To phrase more complex requests, you may opt to pass the model a list of messages:

from PIL import Image
from your_project.config import ai, ls


@ls.task()
async def transcribe_pdf(image: Image.Image) -> str:
    return await ai.generate_text(
        model="gpt-4o-mini",
        messages=[
            ai.message.system("You are a helpful assistant."),
            ai.message.user(
                "Please transcribe the following PDF page to Markdown:",
                ai.message.image(image),
            ),
        ],
    )

If you pass a messages argument, an exception will be raised if you also pass a system or prompt argument.

To request a structured output from the model, you can use generate_object and pass a Pydantic model as the type argument.

class PDFMetadata(BaseModel):
    title: str | None
    author: str | None


@ls.task()
async def extract_pdf_metadata(image: Image) -> PDFMetadata:
    return await ai.generate_object(
        model="gpt-4o",
        type=PDFMetadata,
        messages=[
            ai.message.system("You are a helpful assistant."),
            ai.message.user(
                "Extract metadata from the following PDF page:",
                ai.message.image(image),
            ),
        ],
    )

Datasets

The library exposes an ORM-like API for developing evaluation datasets.

A Dataset is defined by a Row schema and a name.
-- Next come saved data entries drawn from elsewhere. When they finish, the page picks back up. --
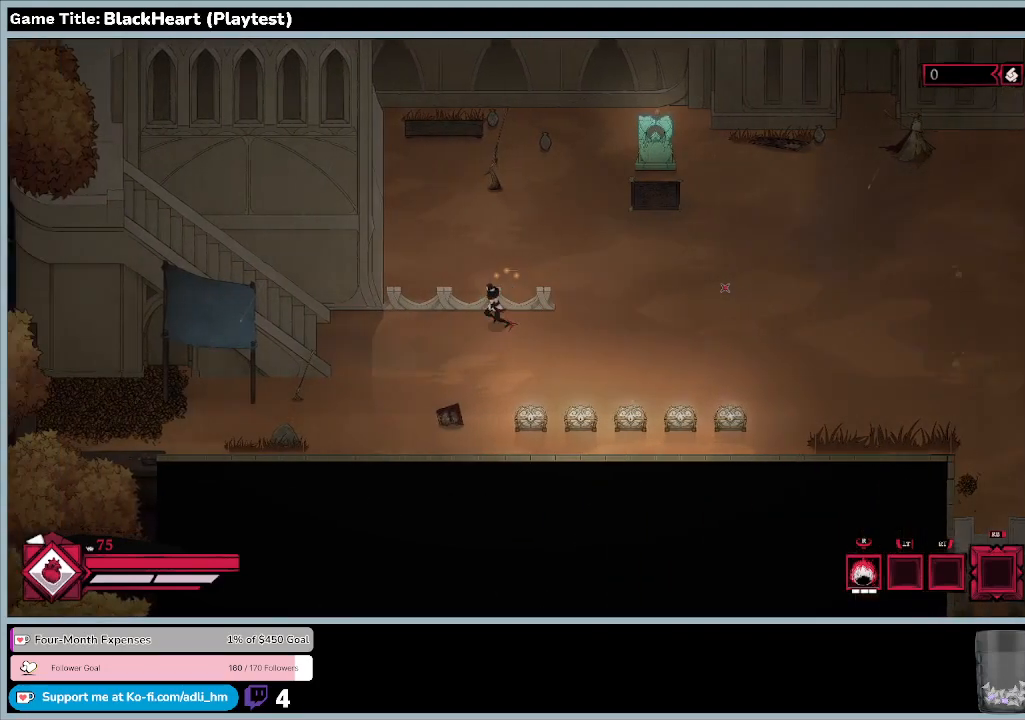
{"keys": ["a", "d"], "mouse": [], "events": [[100, "d", "down"]]}
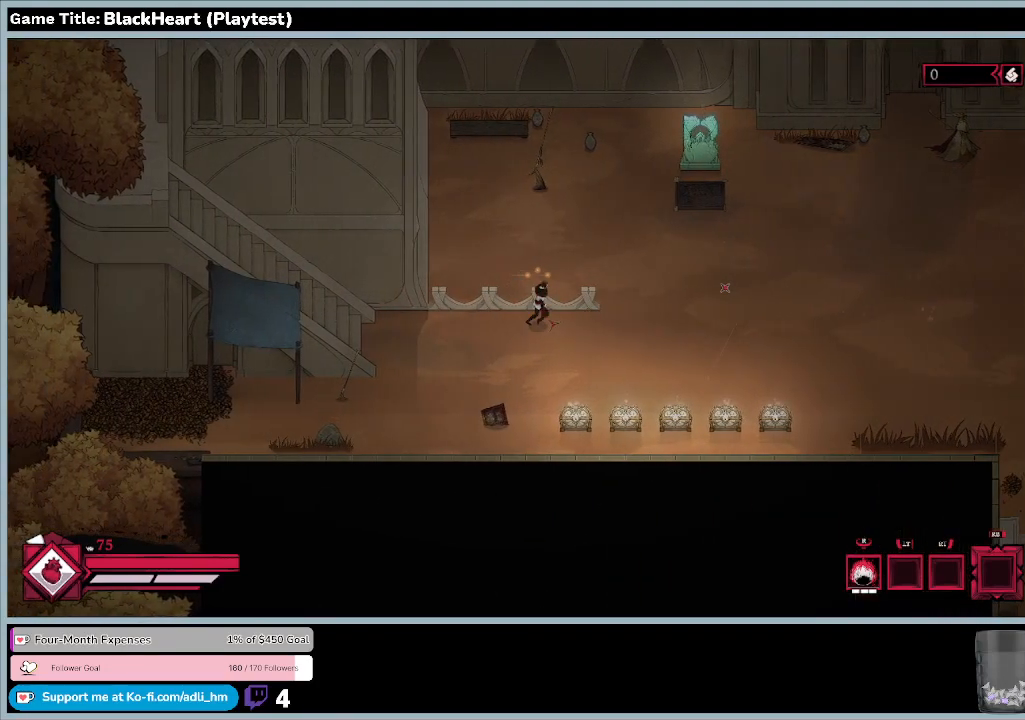
{"keys": ["d"], "mouse": [], "events": [[67, "a", "up"]]}
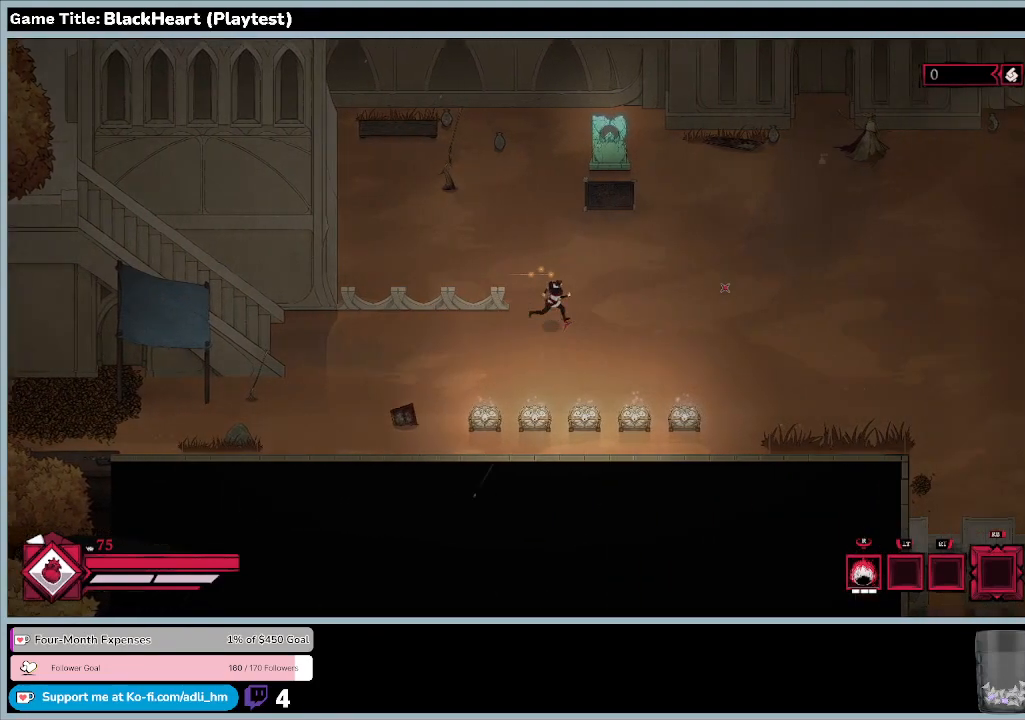
{"keys": ["d"], "mouse": [], "events": []}
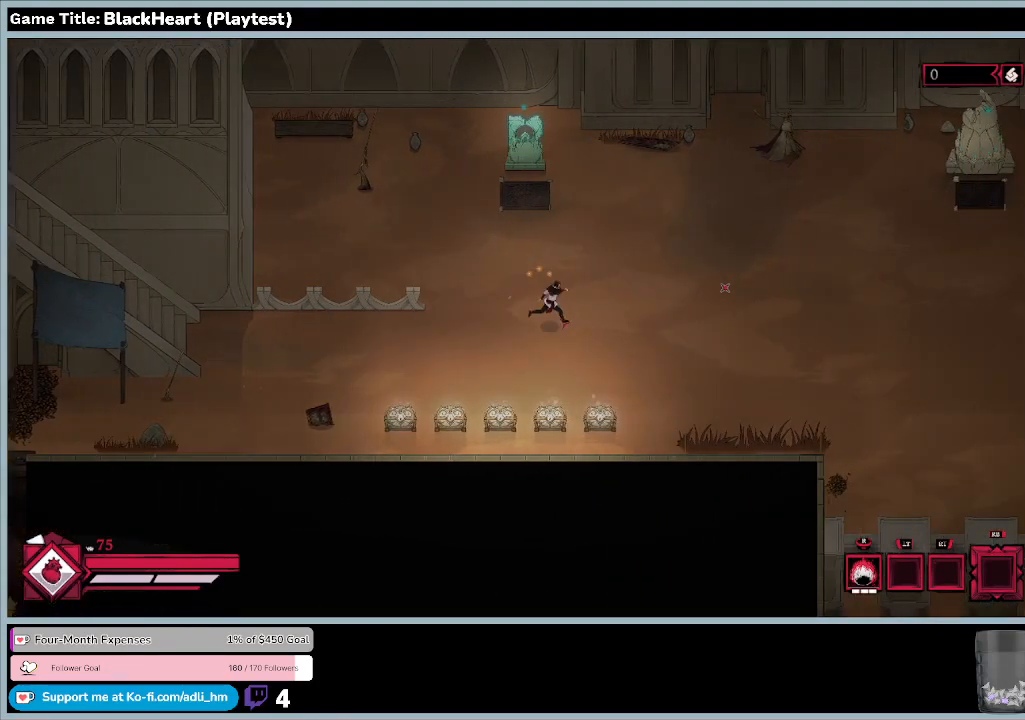
{"keys": ["d"], "mouse": [], "events": []}
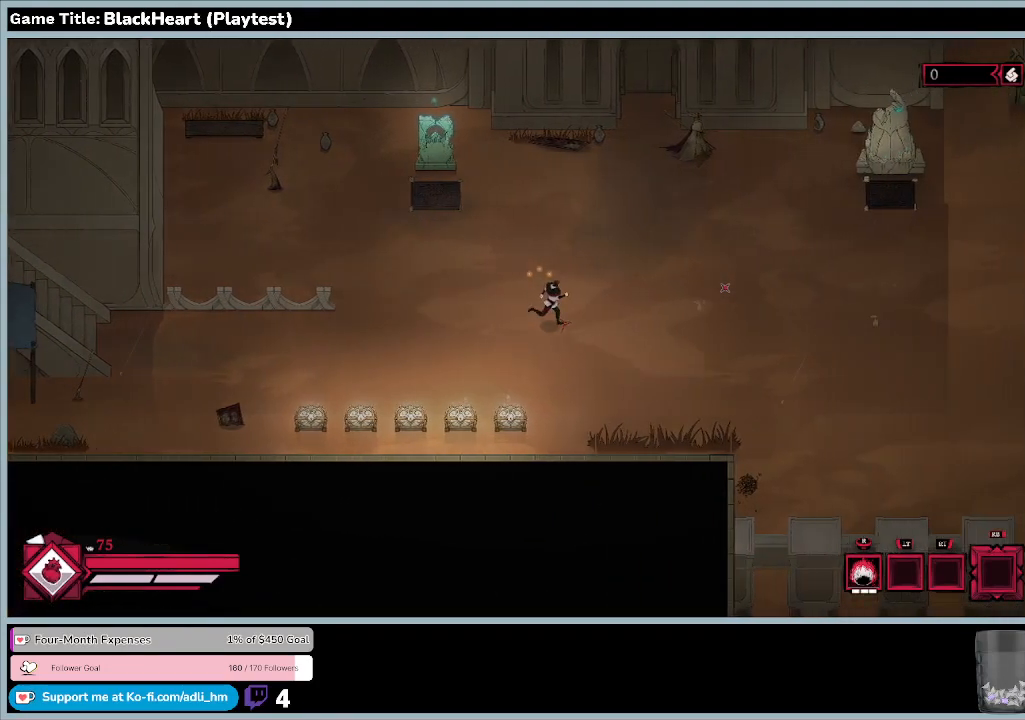
{"keys": ["escape"], "mouse": [], "events": [[433, "d", "up"], [467, "escape", "down"]]}
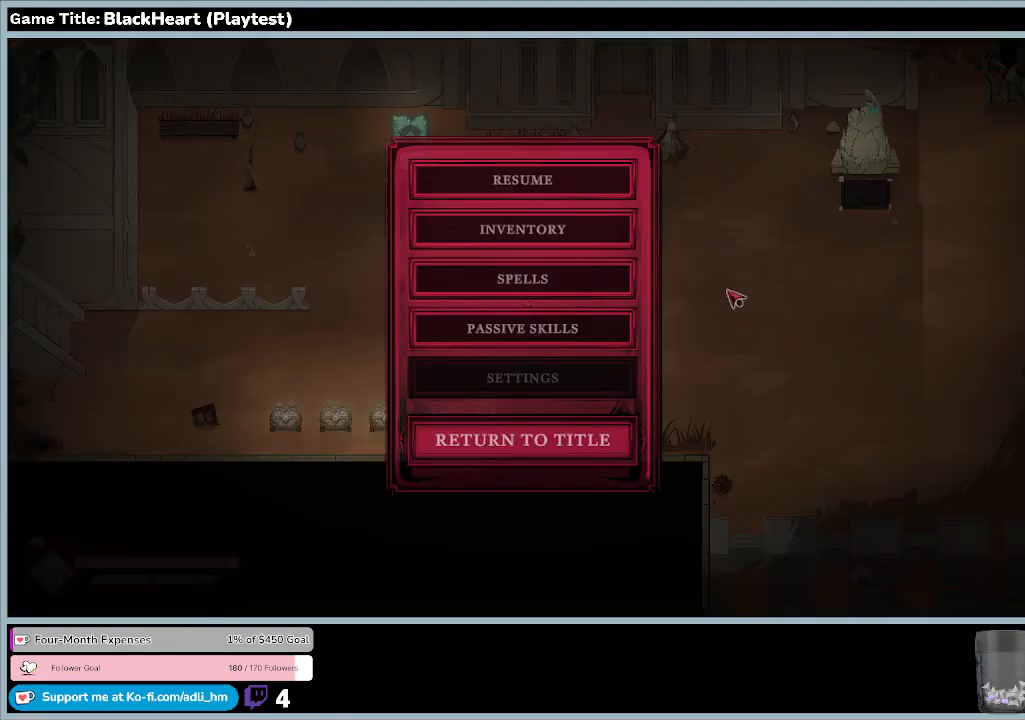
{"keys": [], "mouse": [], "events": [[467, "escape", "up"]]}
The name will identify it in the datasets directory, as well as in the UI and in eval logs.

Row is just like a normal Pydantic model, except it will not error on missing labels when you load the dataset -- it will only error if you try to access a missing label, e.g. in a hook. This allows you to progressively bootstrap type-safe labels.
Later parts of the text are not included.